→ **TASK DETAILS**:
Pictures stay out; everything else in the records below is to be repeated exactly.

→ **THE RECORDS**:
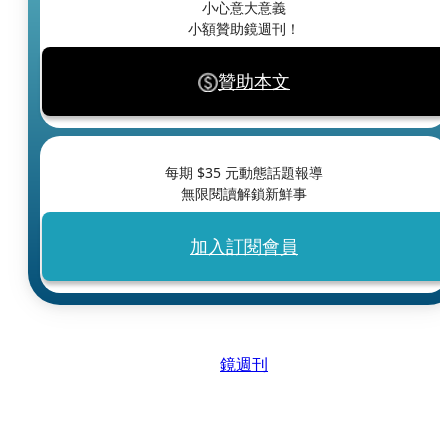
小心意大意義
小額贊助鏡週刊！
贊助本文
每期 $
35
元動態話題報導
無限閱讀解鎖新鮮事
加入訂閱會員
鏡週刊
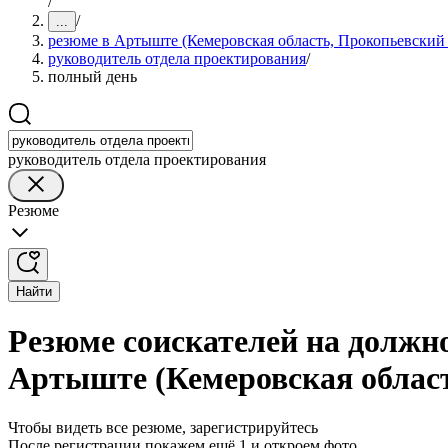
/
/
...
резюме в Артыште (Кемеровская область, Прокопьевский
руководитель отдела проектирования
/
полный день
руководитель отдела проектирования
Резюме
Найти
Резюме соискателей на должн
Артыште (Кемеровская област
Чтобы видеть все резюме, зарегистрируйтесь
После регистрации покажем ещё 1 и откроем фото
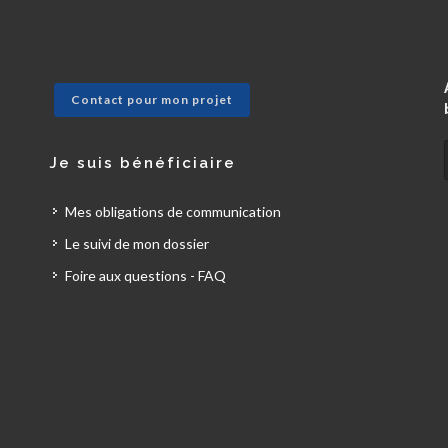
Contact pour mon projet
Je suis bénéficiaire
Mes obligations de communication
Le suivi de mon dossier
Foire aux questions - FAQ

→ **ANSWER TO THE PROBLEM**:
小心意大意義
小額贊助鏡週刊！
贊助本文
每期 $
35
元動態話題報導
無限閱讀解鎖新鮮事
加入訂閱會員
鏡週刊
/
/
...
резюме в Артыште (Кемеровская область, Прокопьевский
руководитель отдела проектирования
/
полный день
руководитель отдела проектирования
Резюме
Найти
Резюме соискателей на должн
Артыште (Кемеровская област
Чтобы видеть все резюме, зарегистрируйтесь
После регистрации покажем ещё 1 и откроем фото
Contact pour mon projet
Je suis bénéficiaire
Mes obligations de communication
Le suivi de mon dossier
Foire aux questions - FAQ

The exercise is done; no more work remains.